A new housing development in Larbert and the well-heeled Mayfair district in central London have little in common at first glance.
The Bellsdyke Meadow estate of four and five bedroom homes was completed last year and is popular with families, attracted by the area’s transport links and well-regarded schools. A typical property is on the market for offers over £340,000.
Mayfair has long been viewed as a playground for the global super-rich. A refurbished eight bedroom town house in Charles Street would set you back a staggering £39,500,000. Around the corner, a slightly more modest seven bedroom home in Bolton Street commands an asking price of £11,500,000.
Despite such a vast difference in respective values, many of the homes in these two very different areas fall under the same council tax bracket.
In Bellsdkye Meadow, a band H household is expected to pay £2140 per year in council tax. In Mayfair, a band H property is charged just £755.48.
The reason for such a discrepancy is that council tax is calculated on property prices from April 1, 1991.
There are eight council tax brackets, with the lowest, A, for homes valued up to £27,000. The highest, H, covers any property valued at more than £212,000 - which covers an increasing percentage of new build homes, which are bracketed according to contemporary market rates when they were completed.
A house in Larbert can thus be valued in the same bracket as a palatial Victorian pile in Westminster.
It’s a situation that equality campaigners and the Scottish Government want to change.
Finance secretary John Swinney has branded the system “unfair” and previously pledged to introduce a local tax system based on the ability to pay.
A recent report from the Joseph Rowntree Foundation claims that council tax is regressive, taking a larger proportion of money from low income households.
“Property values have risen substantially since they were last assessed in 1991, but they have grown at different rates between different parts of the country, said Chris Leishman, co-author of the report.
“The design of the council tax means it taxes a higher proportion from cheaper properties than expensive ones, so is regarded as being both unfair and inconsistent.”
Critics of the council tax system claim it was badly designed and introduced in a rush by a Conservative government reeling from the public backlash against the poll tax, which was scrapped in 1993.
While local authorities must be funded somehow, Falkirk Council receives only 15.87 per cent of its 2014/15 budget from council tax. The majority comes from Scottish Government funding and non-domestic rates.
And despite its stated wish of scrapping the council tax, the Scottish Government remains noncommittal on what could replace it, despite comments from First Minister Alex Salmond on a radio show this week that he would like to see the introduction of a local income tax.
“In the long term I’d like to see us move to a local income tax because it’s based on the ability to pay.” he said.
But Scottish Labour warned such a move would lead to massive cuts to local authorities.
Reform calls are growing
Council tax rates have been frozen by the Scottish Government since the SNP was first voted into power in 2007. It’s a policy that has proved popular with voters who had grown accustomed to steep hikes each year.
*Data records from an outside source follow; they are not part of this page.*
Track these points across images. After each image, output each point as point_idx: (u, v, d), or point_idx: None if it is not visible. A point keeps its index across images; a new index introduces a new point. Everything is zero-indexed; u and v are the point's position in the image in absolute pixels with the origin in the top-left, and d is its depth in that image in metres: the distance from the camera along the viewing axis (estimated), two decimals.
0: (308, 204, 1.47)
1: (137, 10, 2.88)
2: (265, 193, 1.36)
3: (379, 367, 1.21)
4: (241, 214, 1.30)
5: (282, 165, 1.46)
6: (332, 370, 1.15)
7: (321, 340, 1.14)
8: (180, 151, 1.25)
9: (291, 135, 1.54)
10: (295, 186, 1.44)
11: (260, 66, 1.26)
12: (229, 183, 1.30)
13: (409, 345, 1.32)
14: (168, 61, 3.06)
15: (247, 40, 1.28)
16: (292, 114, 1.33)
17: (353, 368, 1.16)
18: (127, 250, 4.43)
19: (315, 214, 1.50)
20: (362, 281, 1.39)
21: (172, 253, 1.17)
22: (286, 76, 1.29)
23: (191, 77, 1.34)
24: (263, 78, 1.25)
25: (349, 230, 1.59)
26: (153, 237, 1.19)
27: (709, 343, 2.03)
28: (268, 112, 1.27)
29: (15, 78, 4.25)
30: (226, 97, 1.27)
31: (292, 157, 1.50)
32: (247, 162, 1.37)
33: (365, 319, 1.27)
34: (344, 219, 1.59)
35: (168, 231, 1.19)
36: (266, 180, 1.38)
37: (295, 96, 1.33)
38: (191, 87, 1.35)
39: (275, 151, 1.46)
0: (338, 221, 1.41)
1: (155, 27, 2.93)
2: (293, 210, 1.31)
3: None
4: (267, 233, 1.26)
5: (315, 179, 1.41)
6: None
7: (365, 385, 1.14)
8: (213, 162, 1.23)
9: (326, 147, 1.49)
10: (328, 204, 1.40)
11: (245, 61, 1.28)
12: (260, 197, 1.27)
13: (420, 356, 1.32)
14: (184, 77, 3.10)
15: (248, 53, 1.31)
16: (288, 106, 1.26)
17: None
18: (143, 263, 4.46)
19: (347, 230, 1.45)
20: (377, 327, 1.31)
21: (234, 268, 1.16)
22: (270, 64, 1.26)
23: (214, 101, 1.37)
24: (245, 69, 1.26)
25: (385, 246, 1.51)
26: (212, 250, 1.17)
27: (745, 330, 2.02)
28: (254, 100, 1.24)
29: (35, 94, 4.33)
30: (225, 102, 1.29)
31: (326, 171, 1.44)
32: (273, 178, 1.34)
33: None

But equality campaigners say that while the freeze has stopped householders in cheaper properties from paying an even greater proportion of their budget on council tax bills, it fails to address the need for a longer-term replacement.
Political opponents of the council tax freeze also argue that the policy most benefits wealthier households who face the biggest bills, while local authorities, including Falkirk Council, have claimed it is unsustainable and is depriving them of much-needed funds to protect vital services.
“Freezing bills is a treatment but a long-term cure is needed,” said Kathleen Kelly, research manager at the Joseph Rowntree Foundation.
“This is a difficult reform to carry out, and one which requires courage from all the main political parties. But the problem will not go away and failing to plan for alternatives is storing up trouble for the future.
“Politicians need to start planning for the long-term replacement of council tax. It was a hasty replacement for the hated poll tax 25 years ago. It was never designed to last and has not been revalued for over 20 years. Without reform, it will wither and die.”
Scottish Labour’s local government spokeswoman, Sarah Boyack MSP, said the party believed that a property based tax remained the best option.
“Under the SNP local government finance has been broken resulting in job losses, increased charges and service cuts,” she said. “The underfunded council tax freeze has reduced local accountability while disproportionately benefitting the well off.
“Now Alex Salmond has recommitted his party to the widely criticised local income tax with no explanation of how public services would be protected in the event of future economic downturns and reduced tax revenues. The last time the SNP raised this issue, their proposed rate would have left a massive funding gap, putting local services at even greater risk.
“Addressing the systemic underfunding of local government will be one of the key challenges of the next Parliament and we believe that a property based tax remains the best option. We need to have a rational discussion about the way forward and are committed to building a cross-party consensus.”
A spokeswoman for the Scottish Government said: “The current council tax system is unfair, which is why the Scottish Government has frozen the tax at 2007-08 levels.
“That policy has proved overwhelmingly popular with people across Scotland. The Scottish Government has fully funded the council tax freeze in Scotland since 2008-09 and we are committed to doing so for the lifetime of this Parliament, by which time the policy will have saved the average household around £1200.”